Er fliegt oft unter dem Radar der Öffentlichkeit, ist aber so erfolgreich wie kein anderer Schweizer Rad-Profi im Jahr 2023: Mauro Schmid. Der 23-jährige Zürcher aus Sünikon wurde zweimal Dritter, viermal Zweiter, einmal Erster und holte einen Rundfahrt-Gesamtsieg. «Es lief bislang super, ich bin sehr zufrieden. Das nimmt Druck von meinen Schultern für den Rest der Saison», sagt er.
Kritiker werden einwenden: Schmid gewann in diesem Jahr keine grossen Rennen. Stimmt –zumindest teilweise. Dass er das Zeug für bedeutendere Siege hat, bewies er vor zwei Jahren bei seinem Giro-Etappensieg. Und nun folgen die Ardennen-Klassiker, die ihm gut liegen sollten. «Da will ich zeigen, was in mir steckt.»
Mammutprogramm mit Lehre und Training
Doch wer ist eigentlich dieser Mann, der sich innerhalb von etwas mehr als zwei Jahren aus der Anonymität einen Namen als sprintstarker, schlauer Allrounder geschaffen hat? Blick trifft den Profi des mächtigen Quick-Step-Teams in seiner Wohnung im Zürcher Unterland beim Frühstück. «Als Kind war für mich klar, dass das KV nichts für mich ist. Und weil meine Eltern eine Garage besitzen und mich Autos immer interessiert haben, machte ich eine Lehre als Kfz-Mechaniker.»
Genau diese Lehre prägt Schmid. Denn: Er mag sie einerseits, hat aber im Vergleich zu anderen Velo-Hoffnungen ein grosses Handicap. «Ich hatte ganz normale Arbeitszeiten, stand jeden Tag acht Stunden und ging danach trainieren. Am Freitagabend ging es im Auto irgendwohin, oft nach Belgien, für die Rennen am Sonntag. Und am Montagmorgen ging es um 7:00 Uhr weiter mit der Lehre.»
«Und ich verdiene auch noch Geld damit»
Vor allem im Ausland könnten sich viele Rad-Talente ein solches Programm nicht vorstellen –sie trainieren schon als Teenager wie Profis.
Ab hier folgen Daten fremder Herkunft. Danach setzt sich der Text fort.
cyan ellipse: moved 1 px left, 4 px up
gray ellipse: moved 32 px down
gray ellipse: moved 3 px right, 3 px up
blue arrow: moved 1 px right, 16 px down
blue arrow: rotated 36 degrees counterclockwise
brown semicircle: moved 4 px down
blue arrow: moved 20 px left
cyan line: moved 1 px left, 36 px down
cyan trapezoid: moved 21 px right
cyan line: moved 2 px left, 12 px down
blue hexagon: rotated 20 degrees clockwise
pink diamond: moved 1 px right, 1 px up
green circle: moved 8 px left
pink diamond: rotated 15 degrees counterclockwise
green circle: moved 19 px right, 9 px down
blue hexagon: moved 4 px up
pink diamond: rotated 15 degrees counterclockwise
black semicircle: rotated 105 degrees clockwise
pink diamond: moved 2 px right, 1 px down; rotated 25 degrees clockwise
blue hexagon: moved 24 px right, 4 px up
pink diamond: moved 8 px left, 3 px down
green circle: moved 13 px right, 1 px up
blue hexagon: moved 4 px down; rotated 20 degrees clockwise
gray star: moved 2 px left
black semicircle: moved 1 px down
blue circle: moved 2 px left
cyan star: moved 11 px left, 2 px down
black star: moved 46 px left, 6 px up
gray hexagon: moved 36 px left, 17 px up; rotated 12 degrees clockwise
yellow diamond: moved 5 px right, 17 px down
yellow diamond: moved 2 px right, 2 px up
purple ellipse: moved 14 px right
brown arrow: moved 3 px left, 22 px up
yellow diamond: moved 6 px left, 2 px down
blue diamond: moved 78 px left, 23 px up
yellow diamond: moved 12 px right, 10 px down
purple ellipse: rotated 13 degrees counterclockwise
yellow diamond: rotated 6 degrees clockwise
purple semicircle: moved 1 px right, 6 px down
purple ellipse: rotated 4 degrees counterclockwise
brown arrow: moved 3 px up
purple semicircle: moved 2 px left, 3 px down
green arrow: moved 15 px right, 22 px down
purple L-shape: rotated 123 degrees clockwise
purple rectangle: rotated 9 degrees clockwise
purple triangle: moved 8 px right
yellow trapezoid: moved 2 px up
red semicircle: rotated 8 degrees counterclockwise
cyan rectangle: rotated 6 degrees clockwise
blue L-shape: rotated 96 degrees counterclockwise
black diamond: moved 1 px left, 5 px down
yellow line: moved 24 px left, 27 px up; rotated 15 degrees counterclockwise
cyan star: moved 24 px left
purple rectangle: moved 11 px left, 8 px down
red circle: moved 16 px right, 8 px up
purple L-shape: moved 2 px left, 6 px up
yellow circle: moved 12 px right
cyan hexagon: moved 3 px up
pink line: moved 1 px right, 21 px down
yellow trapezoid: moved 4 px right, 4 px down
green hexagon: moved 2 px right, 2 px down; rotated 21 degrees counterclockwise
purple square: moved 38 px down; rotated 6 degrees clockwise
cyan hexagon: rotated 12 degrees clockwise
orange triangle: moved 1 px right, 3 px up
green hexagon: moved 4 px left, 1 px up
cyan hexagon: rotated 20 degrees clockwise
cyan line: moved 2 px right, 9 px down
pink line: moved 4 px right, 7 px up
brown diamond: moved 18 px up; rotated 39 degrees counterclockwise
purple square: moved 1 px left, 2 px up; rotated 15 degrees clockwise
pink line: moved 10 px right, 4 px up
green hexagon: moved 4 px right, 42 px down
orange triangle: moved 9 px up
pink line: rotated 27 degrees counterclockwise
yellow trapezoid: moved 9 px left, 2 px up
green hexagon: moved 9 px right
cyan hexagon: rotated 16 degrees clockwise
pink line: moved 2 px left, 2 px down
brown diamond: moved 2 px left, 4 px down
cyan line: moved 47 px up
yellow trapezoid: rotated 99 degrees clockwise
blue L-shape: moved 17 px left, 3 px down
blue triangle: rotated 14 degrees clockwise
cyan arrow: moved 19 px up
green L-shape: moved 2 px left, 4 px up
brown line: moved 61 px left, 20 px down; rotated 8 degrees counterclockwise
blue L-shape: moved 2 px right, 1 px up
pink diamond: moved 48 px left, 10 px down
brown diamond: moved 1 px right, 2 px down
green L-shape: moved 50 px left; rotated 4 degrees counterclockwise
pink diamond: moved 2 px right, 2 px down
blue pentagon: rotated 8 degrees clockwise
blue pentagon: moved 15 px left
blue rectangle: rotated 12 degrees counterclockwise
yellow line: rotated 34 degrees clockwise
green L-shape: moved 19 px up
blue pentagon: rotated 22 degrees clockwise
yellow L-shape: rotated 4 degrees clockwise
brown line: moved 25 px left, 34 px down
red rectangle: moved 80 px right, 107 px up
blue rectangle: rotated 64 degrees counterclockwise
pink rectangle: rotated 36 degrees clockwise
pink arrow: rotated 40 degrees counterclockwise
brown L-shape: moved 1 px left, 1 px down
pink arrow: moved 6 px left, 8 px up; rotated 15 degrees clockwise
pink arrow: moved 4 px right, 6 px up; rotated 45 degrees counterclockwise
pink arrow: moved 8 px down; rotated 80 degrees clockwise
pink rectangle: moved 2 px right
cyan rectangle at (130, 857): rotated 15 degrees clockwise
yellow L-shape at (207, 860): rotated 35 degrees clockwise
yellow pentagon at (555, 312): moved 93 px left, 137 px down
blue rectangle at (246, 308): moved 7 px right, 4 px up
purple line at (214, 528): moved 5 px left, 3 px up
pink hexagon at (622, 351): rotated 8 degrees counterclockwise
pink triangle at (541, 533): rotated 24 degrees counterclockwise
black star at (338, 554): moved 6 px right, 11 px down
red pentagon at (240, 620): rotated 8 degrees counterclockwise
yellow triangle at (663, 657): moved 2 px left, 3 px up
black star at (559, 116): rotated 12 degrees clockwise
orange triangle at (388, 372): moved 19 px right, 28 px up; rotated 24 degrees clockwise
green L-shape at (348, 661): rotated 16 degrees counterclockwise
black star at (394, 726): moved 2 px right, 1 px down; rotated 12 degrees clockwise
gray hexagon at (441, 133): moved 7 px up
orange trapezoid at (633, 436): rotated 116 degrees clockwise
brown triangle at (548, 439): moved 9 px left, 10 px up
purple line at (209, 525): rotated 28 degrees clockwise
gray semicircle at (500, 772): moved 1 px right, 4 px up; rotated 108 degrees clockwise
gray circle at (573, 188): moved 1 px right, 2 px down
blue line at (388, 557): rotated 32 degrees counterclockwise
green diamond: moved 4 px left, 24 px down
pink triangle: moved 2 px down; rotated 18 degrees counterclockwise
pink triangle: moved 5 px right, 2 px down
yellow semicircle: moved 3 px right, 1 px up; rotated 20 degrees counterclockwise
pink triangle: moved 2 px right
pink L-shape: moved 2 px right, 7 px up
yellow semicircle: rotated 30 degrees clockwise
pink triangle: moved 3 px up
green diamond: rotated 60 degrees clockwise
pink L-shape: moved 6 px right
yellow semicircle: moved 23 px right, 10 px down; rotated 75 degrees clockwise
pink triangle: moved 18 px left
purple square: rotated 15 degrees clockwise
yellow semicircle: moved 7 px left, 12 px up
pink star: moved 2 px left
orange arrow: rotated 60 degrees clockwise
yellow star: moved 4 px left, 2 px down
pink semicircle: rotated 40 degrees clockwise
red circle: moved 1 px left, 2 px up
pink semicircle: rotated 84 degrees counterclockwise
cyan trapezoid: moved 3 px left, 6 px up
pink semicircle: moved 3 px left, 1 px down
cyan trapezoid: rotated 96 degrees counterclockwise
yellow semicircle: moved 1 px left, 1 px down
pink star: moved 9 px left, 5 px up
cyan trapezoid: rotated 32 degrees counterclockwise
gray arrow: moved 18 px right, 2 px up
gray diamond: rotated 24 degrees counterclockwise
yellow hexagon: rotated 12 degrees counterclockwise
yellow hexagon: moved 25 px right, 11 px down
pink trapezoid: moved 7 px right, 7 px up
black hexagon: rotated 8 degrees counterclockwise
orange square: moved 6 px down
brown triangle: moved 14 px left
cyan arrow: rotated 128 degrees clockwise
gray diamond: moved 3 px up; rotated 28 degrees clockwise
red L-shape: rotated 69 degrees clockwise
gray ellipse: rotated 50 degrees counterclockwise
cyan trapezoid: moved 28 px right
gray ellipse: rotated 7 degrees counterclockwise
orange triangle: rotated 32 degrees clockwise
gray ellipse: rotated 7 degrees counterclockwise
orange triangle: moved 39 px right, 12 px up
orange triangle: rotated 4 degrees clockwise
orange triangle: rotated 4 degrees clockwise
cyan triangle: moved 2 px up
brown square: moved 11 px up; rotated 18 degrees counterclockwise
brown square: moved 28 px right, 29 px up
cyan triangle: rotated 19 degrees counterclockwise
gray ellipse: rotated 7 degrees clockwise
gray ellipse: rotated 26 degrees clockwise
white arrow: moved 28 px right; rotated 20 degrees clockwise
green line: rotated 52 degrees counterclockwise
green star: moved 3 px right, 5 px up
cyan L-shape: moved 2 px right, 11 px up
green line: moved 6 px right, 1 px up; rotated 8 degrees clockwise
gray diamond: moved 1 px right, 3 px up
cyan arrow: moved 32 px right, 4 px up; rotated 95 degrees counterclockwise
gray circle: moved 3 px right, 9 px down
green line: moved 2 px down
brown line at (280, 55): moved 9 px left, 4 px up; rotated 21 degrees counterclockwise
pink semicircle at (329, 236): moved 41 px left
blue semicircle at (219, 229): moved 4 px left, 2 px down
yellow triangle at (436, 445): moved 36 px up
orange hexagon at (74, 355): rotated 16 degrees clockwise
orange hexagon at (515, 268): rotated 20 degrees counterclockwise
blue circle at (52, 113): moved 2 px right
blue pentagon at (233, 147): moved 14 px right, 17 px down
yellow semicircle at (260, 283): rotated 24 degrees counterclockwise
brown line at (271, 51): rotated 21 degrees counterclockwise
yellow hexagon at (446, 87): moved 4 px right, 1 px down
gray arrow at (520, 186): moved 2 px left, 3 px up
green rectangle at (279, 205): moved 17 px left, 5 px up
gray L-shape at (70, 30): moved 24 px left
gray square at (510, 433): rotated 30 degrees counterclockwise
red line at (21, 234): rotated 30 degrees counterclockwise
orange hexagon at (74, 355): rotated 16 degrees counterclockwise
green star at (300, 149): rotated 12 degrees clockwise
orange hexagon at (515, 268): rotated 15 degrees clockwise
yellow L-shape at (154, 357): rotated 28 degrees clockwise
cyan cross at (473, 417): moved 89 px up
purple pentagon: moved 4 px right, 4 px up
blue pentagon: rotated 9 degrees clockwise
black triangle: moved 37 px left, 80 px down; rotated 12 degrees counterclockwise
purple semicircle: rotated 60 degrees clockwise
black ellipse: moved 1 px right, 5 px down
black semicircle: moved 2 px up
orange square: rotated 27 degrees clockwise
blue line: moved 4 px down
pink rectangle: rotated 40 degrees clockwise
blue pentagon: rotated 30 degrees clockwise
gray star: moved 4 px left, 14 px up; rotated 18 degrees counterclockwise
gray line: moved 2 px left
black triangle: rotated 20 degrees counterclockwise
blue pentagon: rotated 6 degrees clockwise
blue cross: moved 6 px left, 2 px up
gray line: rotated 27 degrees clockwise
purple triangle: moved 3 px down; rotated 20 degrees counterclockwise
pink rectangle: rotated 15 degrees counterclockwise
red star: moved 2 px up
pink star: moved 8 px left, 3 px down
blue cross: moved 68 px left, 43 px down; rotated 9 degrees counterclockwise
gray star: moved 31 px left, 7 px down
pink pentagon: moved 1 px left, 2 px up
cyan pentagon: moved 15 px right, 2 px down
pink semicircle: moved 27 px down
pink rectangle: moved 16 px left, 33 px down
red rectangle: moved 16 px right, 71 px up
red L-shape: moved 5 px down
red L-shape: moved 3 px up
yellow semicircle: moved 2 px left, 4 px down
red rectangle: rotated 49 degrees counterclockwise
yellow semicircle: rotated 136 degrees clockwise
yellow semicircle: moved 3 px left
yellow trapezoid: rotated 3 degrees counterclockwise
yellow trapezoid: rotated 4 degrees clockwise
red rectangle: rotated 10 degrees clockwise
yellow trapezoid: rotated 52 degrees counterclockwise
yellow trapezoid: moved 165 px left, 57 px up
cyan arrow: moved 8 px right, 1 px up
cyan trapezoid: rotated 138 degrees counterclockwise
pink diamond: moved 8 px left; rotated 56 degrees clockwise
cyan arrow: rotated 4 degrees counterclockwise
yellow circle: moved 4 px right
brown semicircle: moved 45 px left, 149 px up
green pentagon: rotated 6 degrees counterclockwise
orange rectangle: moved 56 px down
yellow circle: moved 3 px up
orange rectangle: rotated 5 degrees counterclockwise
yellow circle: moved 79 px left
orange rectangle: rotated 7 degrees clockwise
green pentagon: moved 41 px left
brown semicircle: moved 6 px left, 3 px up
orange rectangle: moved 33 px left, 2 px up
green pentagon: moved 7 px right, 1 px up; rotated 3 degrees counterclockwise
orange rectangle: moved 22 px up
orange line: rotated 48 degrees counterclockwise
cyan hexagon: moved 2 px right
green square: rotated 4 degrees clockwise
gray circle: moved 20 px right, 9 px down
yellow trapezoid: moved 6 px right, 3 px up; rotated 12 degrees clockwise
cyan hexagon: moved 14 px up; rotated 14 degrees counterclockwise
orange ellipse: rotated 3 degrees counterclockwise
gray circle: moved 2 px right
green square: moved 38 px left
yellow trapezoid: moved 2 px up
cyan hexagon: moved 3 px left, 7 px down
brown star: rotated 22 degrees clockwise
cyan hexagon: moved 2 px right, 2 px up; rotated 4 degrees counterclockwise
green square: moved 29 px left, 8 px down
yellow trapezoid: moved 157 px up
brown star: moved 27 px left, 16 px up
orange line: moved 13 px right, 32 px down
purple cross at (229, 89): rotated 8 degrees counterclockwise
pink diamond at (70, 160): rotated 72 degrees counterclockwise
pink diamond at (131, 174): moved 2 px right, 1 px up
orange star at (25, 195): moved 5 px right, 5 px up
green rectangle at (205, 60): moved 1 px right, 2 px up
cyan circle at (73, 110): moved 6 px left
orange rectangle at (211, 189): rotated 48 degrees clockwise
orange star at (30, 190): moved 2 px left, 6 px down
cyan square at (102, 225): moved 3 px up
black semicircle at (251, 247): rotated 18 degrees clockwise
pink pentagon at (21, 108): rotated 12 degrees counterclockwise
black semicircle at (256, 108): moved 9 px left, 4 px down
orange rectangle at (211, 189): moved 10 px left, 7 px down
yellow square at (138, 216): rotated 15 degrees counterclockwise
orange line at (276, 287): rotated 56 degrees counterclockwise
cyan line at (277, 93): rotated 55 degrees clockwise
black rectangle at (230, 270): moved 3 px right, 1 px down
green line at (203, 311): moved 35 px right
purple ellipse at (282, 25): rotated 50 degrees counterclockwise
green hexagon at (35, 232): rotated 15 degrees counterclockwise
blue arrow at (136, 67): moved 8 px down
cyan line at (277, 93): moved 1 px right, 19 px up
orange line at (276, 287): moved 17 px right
Schmid, der weder im U17- noch im Junioren-Nationalkader war, weiss das. Darüber geklagt hat er nie. Und er tut es auch heute nicht. «Ich hatte drei Jahre lange keinen Ferientag, den ich nicht für den Radsport investiert habe. Doch ich habe es gerne gemacht. Ich musste unten durch, aber ich wollte es so. Und wer weiss, ob es gut gewesen wäre, hätte ich mehr freie Zeit gehabt?», fragt er rhetorisch.
Schmid beendete die Lehre erfolgreich. Es folgte ein kometenhafter Aufstieg, er steigerte sich innert kürzester Zeit enorm. «Heute weiss ich, wie privilegiert ich bin. Denn ich kenne das normale Leben und weiss, wie sich ein normaler Job anfühlt.» Er habe seine Leidenschaft zum Beruf gemacht, so Schmid. «Für viele Schweizer ist Velofahren ein Hobby. Ich bekomme super Material, darf überall hinreisen, Rennen fahren und verdiente auch noch Geld damit. Für mich gibt es nichts Schöneres.» Fakt ist: Der ehemalige Kfz-Mechaniker hat auch in seiner Karriere an den richtigen Schrauben gedreht.